While including vegetables as often as we can is always the goal, there is no one right way to go about doing this. Some believe that they have to eat their vegetable raw or that their vegetables have to be in the form of salads for them to “count”. Neither of these are true! Vegetables can be consumed in many different varieties, made in many different cooking preparations, and even hidden into recipes where you may not notice them at all.

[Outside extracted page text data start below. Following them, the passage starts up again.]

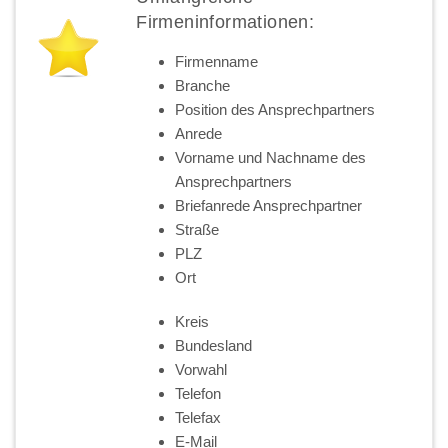
Firmeninformationen:
Firmenname
Branche
Position des Ansprechpartners
Anrede
Vorname und Nachname des
Ansprechpartners
Briefanrede Ansprechpartner
Straße
PLZ
Ort
Kreis
Bundesland
Vorwahl
Telefon
Telefax
E-Mail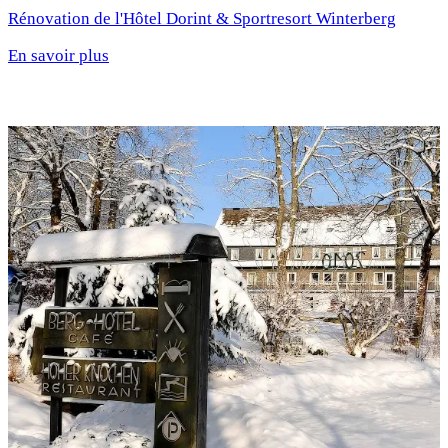
Rénovation de l'Hôtel Dorint & Sportresort Winterberg
En savoir plus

When trying to decide which vegetables to include, there is one factor to consider: starchy vegetables vs non-starchy vegetables. Starchy vegetables are the vegetables that have a much higher carbohydrate content than others and that also tend to contain less vitamins and antioxidants than others too. These starchy vegetables are still vegetables, but should not be the only vegetable we consume when we are looking to increase health and control blood sugar. Vegetables characterized as starchy vegetables include corn, green peas, potatoes, and some winter squash like pumpkin, butternut squash, and spaghetti squash. These are great vegetables, but the emphasis should be on non-starchy vegetables when trying to consume more vegetables in general. Our non-starchy vegetables are all the remaining vegetables that are not these starchy vegetables previously mentioned. For example, some non-starchy vegetables include broccoli, cauliflower, cucumber, carrots, green beans, asparagus, brussel sprouts, bok choy, leafy greens like spinach and kale, and many many more vegetables.
Ways to Include Vegetables In Your Diet
There are many, many ways to include vegetables other than just steaming them or eating them raw. Several people say they “don’t like vegetables” simply because they haven’t had that particular vegetable cooked in the right way or seasoned in the best way possible.

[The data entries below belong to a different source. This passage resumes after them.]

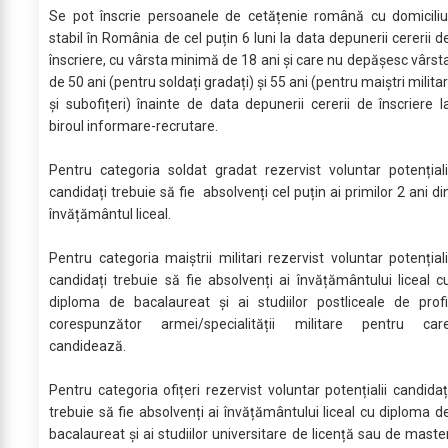
Se pot înscrie persoanele de cetățenie română cu domiciliu
stabil în România de cel puțin 6 luni la data depunerii cererii d
înscriere, cu vârsta minimă de 18 ani și care nu depășesc vârst
de 50 ani (pentru soldați gradați) și 55 ani (pentru maiștri militar
și subofițeri) înainte de data depunerii cererii de înscriere l
biroul informare-recrutare.
Pentru categoria soldat gradat rezervist voluntar potențiali
candidați trebuie să fie absolvenți cel puțin ai primilor 2 ani di
învățământul liceal.
Pentru categoria maiștrii militari rezervist voluntar potențiali
candidați trebuie să fie absolvenți ai învățământului liceal c
diploma de bacalaureat și ai studiilor postliceale de profi
corespunzător armei/specialității militare pentru car
candidează.
Pentru categoria ofițeri rezervist voluntar potențialii candidaț
trebuie să fie absolvenți ai învățământului liceal cu diploma d
bacalaureat și ai studiilor universitare de licență sau de maste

When it comes to cooking methods, vegetables can be grilled, baked, sauteed, steamed, baked into a dish, and cooked many more ways. Depending on the vegetable you choose, the preparation will vary. But baking vegetables into dishes is the easiest hack on how to increase overall vegetable intake. Using google or Pinterest you can find several recipes such as soups, casseroles, protein dishes with vegetable garnishes, or even robust and flavorful salads as unique and new ways to try vegetables in different preparations. Another easy way to include vegetables into your daily routine is to add them to smoothies. Spinach is one of the best vegetables to add to smoothies because it blends together very smoothly and it also doesn’t add a strong flavor. A lot of other vegetables have their own distinct flavor and won’t go as nicely into a delicious smoothie. There are vegetable powders that are popular right now, but these powders do not contain the nutrients in the same fresh way and also do not contain the fiber that the whole vegetable does so it should not be a substitute for eating vegetables.
You can also add vegetables into some of your current favorite recipes as well. Do you love making pasta? Dice asparagus, saute it in olive oil with salt and pepper, and mix that into your pasta dish. Do you eat a sandwich everyday for lunch? Top the sandwich with lettuce or spinach, tomatoes, and even cucumbers to add more crunch. Experimenting with different cooking methods for different vegetables will show you how best to enjoy each food and what ways you can sneak in even more health into your daily routine.